Fun with KVM on Squeeze

Have recently received a server from a friend which I’m going to be using to replace my existing one. It’s currently running a handful of virtual hosts with Xen using paravirtualisation. The new server has hardware virtualisation so I thought I would try KVM as it seems more in vogue these days. There is a useful KVM/Debian Squeeze Howto on HowtoForge.com which gave me a good grounding on most things.

It seems quite good so far, but not without some minor issues.

Boot order

I experienced a problem between the cgroups and libvirt-bin. By default it seems that cgroups (/etc/init.d/cgred) starts before libvirt-bin and this stopped my virtual machines from starting up. It gave the following errors trying to start the “test1” virtual machine (VM).

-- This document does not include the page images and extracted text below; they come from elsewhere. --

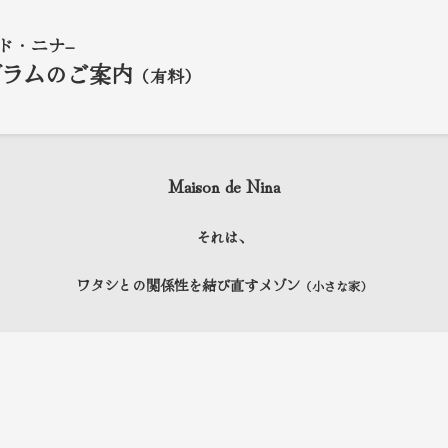
ド・ニナ
–
グラムのご案内
（有料）
Maison de Nina
それは、
ワタシとの関係性を結び直すメゾン
（小さな家）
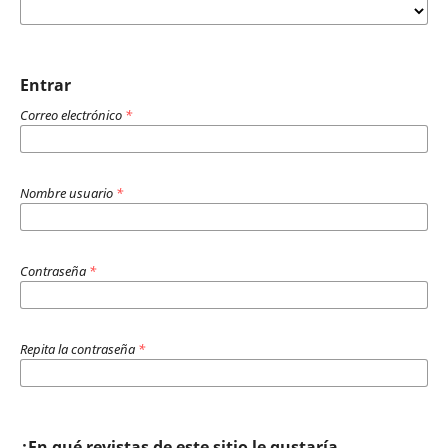
Entrar
Correo electrónico
*
Nombre usuario
*
Contraseña
*
Repita la contraseña
*
¿En qué revistas de este sitio le gustaría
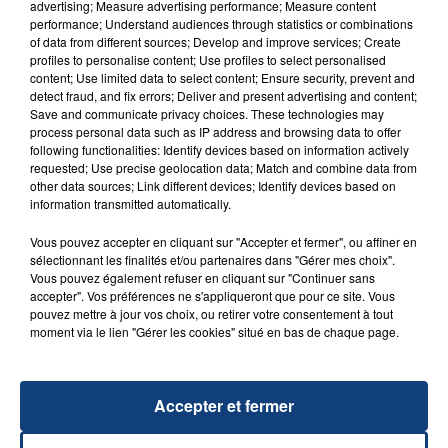
advertising; Measure advertising performance; Measure content
performance; Understand audiences through statistics or combinations
of data from different sources; Develop and improve services; Create
profiles to personalise content; Use profiles to select personalised
content; Use limited data to select content; Ensure security, prevent and
detect fraud, and fix errors; Deliver and present advertising and content;
FIL D'ACTU
Save and communicate privacy choices. These technologies may
process personal data such as IP address and browsing data to offer
following functionalities: Identify devices based on information actively
requested; Use precise geolocation data; Match and combine data from
other data sources; Link different devices; Identify devices based on
information transmitted automatically.
Vous pouvez accepter en cliquant sur "Accepter et fermer", ou affiner en
sélectionnant les finalités et/ou partenaires dans "Gérer mes choix".
Vous pouvez également refuser en cliquant sur "Continuer sans
accepter". Vos préférences ne s'appliqueront que pour ce site. Vous
23 juillet 2026
pouvez mettre à jour vos choix, ou retirer votre consentement à tout
INCENDIE MORTEL À LENS : UNE FEMME ET
moment via le lien "Gérer les cookies" situé en bas de chaque page.
SON BÉBÉ ENTRE LA VIE ET LA...
Un homme s'est immolé par le feu après avoir
aspergé sa compagne et leur bébé de trois mois
Accepter et fermer
d'un liquide inflammable.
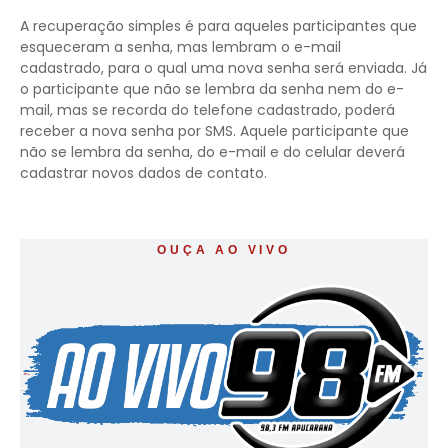
A recuperação simples é para aqueles participantes que
esqueceram a senha, mas lembram o e-mail
cadastrado, para o qual uma nova senha será enviada. Já
o participante que não se lembra da senha nem do e-
mail, mas se recorda do telefone cadastrado, poderá
receber a nova senha por SMS. Aquele participante que
não se lembra da senha, do e-mail e do celular deverá
cadastrar novos dados de contato.
OUÇA AO VIVO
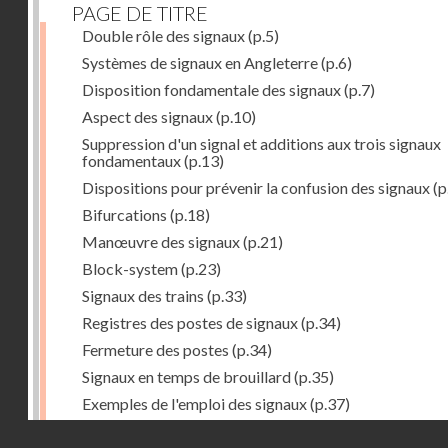
PAGE DE TITRE
Double rôle des signaux
(p.5)
Systèmes de signaux en Angleterre
(p.6)
Disposition fondamentale des signaux
(p.7)
Aspect des signaux
(p.10)
Suppression d'un signal et additions aux trois signaux
fondamentaux
(p.13)
Dispositions pour prévenir la confusion des signaux
(p
Bifurcations
(p.18)
Manœuvre des signaux
(p.21)
Block-system
(p.23)
Signaux des trains
(p.33)
Registres des postes de signaux
(p.34)
Fermeture des postes
(p.34)
Signaux en temps de brouillard
(p.35)
Exemples de l'emploi des signaux
(p.37)
Gare de Southampton
(p.38)
Droits réservés - CNAM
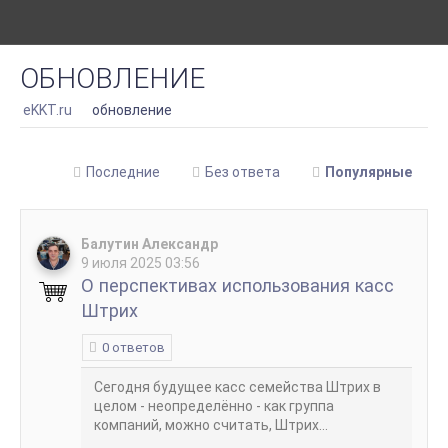
ОБНОВЛЕНИЕ
eKKT.ru
обновление
Последние
Без ответа
Популярные
Балутин Александр
9 июля 2025 03:56
О перспективах использования касс
Штрих
0 ответов
Сегодня будущее касс семейства Штрих в
целом - неопределённо - как группа
компаний, можно считать, Штрих...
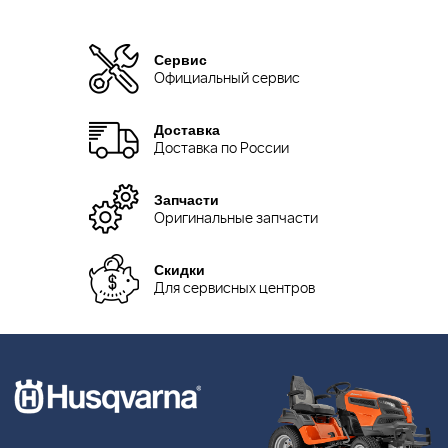
Сервис
Официальный сервис
Доставка
Доставка по России
Запчасти
Оригинальные запчасти
Скидки
Для сервисных центров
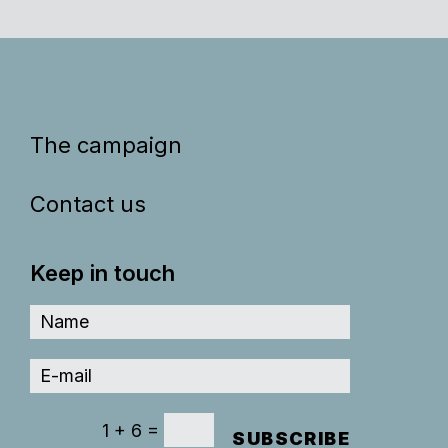
The campaign
Contact us
Keep in touch
=
1 + 6
SUBSCRIBE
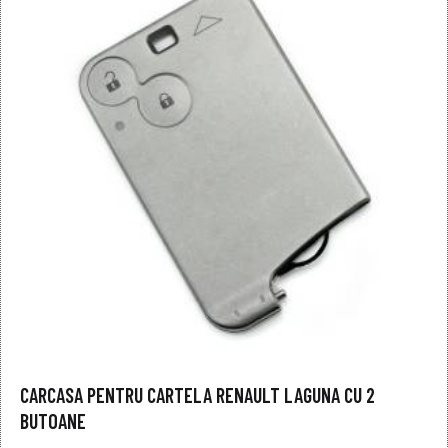
CARCASA PENTRU CARTELA RENAULT LAGUNA CU 2
BUTOANE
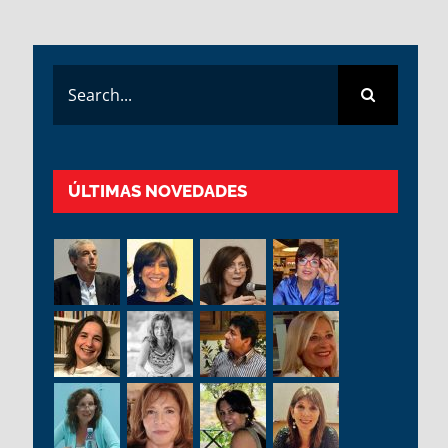
Search
for:
ÚLTIMAS NOVEDADES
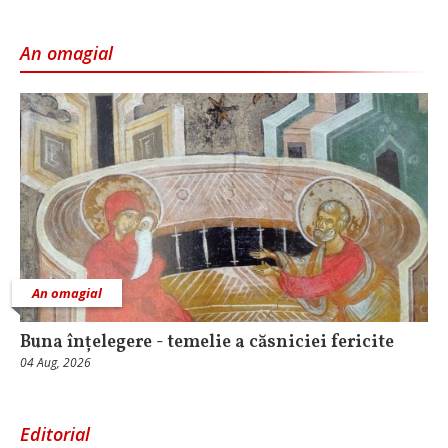
An omagial
An omagial
Buna înțelegere - temelie a căsniciei fericite
04 Aug, 2026
Editorial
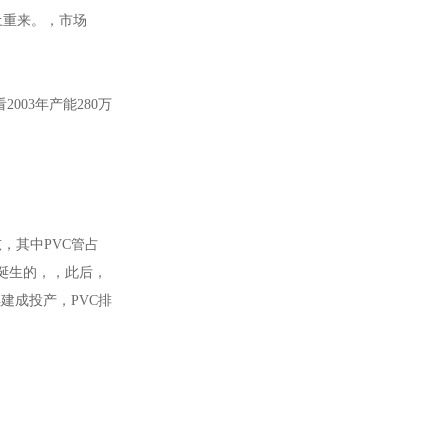
土重来。，市场
003年产能280万
吨，其中PVC管占
料厂诞生的，，此后，
建成投产，PVC排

warning : qemudParsePCIDeviceStrs:1422 : Unexpected exit status '1', qemu probably failed
error : qemuSetupCgroup:3416 : Unable to create cgroup for test1: No such file or directory
error : qemuRemoveCgroup:3501 : internal error Unable to find cgroup for test1#012
warning : qemudShutdownVMDaemon:4067 : Failed to remove cgroup for test1

Not being too knowledgeable with the new dependency based boot system it took me a while to work out how to get it to change the order but eventually I edited /etc/init.d/libvirt.bin and changed the line

# Required-Start:    $network $remote_fs $syslog

to

# Required-Start:    $network $remote_fs $syslog cgred

Then you need to apply this change with the following command:

insserv libvirt-bin

This makes the dependency make sure it starts after cgred. Whether this is the “official” way I don’t know, but this now works correctly for me.

Starting VM at boot

By default new virtual machines do not start with the computer but this can be enabled:

virsh autostart <vmname>

as well as disabled

virsh autostart <vmname> --disable

Shutting down VMs on reboot/shutdown

As I only have on server I will be wanting to (at least try to) shut down virtual machines when I shutdown or reboot rather than killing them which seems to happen by default. An entry on Vivek’s blog has a script which can do this. It has been noted in the comments that this does not get called with the new Debian dependency boot scripts.

I have, for now hacked my libvirt-bin init.d script, amendnig the “stop” section to call this script just before the libvirt daemon is shutdown.

Not the most elegant, but works for now. I’ll have to try and tidy that up.